I have seen a lot of articles and discussions about "culture" in tech workplaces this past year, but I have been lacking a really good definition of what precisely is meant by "culture".
Today I realized what exactly it means to me: Principles.
There's been a lot of talk about "culture" in terms of things like structure, consistency and routines - values that are all nice, if you can really pin them down. But it occurs to me that, in some workplaces, the business model itself can actually be so dynamic, and the work so unpredictable or varied, that those things aren't really possible, or at least not practical.

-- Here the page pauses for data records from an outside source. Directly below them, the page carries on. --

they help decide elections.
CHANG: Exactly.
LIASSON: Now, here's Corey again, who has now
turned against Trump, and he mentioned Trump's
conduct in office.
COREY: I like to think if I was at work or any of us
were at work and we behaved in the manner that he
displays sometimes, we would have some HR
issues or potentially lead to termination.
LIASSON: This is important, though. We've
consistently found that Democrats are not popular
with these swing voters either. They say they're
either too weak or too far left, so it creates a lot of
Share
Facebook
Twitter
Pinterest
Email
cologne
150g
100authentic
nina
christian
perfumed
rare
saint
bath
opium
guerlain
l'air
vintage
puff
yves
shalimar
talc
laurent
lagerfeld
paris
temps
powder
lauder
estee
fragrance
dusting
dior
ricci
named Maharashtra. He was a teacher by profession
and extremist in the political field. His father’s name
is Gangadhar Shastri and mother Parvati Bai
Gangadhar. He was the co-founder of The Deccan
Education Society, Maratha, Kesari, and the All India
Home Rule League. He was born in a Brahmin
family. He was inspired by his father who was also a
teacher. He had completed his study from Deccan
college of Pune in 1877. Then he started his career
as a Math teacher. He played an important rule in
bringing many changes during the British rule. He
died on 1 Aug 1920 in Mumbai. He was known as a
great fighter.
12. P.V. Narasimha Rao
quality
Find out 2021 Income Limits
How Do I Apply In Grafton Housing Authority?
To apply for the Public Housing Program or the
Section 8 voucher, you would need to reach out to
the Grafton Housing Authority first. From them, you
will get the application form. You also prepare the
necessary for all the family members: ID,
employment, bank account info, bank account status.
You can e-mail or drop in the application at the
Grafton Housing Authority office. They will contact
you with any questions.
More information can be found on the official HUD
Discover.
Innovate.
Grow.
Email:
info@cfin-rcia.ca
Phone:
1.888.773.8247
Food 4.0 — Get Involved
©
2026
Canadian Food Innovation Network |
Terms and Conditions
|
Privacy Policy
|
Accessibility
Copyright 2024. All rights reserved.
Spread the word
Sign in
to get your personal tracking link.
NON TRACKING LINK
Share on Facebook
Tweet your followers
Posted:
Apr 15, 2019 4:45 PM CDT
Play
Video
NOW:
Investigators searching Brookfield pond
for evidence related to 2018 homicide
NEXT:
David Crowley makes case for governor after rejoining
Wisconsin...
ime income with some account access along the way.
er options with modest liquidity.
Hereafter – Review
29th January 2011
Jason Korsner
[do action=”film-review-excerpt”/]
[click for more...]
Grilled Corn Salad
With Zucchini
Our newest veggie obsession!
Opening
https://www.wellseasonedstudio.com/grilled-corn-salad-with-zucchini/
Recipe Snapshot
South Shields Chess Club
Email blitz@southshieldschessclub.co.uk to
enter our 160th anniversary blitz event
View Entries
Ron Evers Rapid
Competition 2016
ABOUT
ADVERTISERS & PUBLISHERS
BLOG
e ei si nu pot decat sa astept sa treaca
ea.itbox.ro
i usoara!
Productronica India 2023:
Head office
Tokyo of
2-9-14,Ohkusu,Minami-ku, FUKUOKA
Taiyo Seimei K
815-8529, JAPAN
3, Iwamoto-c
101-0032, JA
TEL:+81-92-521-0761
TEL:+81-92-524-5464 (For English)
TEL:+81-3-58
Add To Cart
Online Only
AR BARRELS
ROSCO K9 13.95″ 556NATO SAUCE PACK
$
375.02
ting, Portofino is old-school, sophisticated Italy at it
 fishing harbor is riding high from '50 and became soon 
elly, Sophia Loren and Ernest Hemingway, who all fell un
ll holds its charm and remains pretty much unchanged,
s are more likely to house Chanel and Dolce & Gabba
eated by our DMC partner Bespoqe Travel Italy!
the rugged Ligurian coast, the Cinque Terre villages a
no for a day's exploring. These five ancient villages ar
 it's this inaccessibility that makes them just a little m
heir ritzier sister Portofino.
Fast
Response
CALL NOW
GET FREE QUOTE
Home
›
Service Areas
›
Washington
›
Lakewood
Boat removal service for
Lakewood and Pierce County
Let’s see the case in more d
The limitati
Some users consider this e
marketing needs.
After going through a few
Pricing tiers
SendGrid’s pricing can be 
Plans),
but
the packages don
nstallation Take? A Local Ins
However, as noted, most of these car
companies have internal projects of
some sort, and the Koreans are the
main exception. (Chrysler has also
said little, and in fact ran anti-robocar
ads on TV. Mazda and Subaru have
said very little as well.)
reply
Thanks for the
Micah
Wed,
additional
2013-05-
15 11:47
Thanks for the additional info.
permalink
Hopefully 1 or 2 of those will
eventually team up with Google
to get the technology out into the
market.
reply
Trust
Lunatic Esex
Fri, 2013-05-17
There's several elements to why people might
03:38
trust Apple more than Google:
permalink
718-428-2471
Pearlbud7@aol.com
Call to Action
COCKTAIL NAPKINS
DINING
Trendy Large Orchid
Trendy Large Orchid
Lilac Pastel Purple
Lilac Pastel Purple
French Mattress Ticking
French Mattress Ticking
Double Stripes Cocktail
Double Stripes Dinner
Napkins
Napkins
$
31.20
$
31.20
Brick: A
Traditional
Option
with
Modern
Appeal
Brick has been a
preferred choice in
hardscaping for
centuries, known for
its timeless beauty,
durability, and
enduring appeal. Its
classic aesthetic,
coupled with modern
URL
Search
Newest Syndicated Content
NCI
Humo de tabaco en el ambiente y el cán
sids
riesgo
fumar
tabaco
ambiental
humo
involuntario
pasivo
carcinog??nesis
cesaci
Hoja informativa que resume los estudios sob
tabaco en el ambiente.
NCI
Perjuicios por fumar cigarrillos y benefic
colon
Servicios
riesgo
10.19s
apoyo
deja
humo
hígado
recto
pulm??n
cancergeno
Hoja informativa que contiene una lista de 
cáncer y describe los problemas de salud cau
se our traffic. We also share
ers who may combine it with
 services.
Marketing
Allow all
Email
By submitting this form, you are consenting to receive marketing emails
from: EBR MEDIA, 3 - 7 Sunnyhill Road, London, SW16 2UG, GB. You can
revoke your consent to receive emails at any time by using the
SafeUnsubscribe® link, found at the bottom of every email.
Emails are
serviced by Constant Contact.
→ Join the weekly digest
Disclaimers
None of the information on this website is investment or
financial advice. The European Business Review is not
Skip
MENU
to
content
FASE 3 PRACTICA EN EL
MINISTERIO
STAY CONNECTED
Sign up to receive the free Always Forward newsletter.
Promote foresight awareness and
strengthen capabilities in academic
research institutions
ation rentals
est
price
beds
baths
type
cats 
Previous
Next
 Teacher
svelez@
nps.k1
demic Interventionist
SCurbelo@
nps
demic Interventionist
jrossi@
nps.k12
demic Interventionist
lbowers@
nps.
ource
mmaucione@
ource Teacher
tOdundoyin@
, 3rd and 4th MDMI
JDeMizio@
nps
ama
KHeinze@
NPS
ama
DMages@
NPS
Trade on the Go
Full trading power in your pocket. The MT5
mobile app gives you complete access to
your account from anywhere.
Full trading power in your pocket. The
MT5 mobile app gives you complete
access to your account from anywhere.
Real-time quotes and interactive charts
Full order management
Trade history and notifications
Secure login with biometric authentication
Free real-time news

And that there's nothing wrong with that, necessarily.
Personally, I can exist happily with or without structure, consistency and routines - what I can't live without, is Principles.
Whether the work is highly structured and routined or not, the principles governing daily decisions, or those principles that laid the foundation for structures and routines in the workplace, must be based on consistent principles - basic core values that every manager and employee understands, agrees with, and lives by.
Nothing is more frustrating and confusing in a tech workplace than arbitrary decision making, unfounded opinions, or even well-founded but deeply conflicting opinions. I'm not saying there's a right and wrong opinion, but in order to have a successful culture of happy, highly functioning workers, their opinions must be founded on similar principles - and so there is such a thing as right or wrong principles in the individual workplace.
To "culture" in biology means, "to maintain conditions suitable for growth" - in my opinion, you find the optimal conditions for personal and professional growth in a group that shares your principles, and lives by them.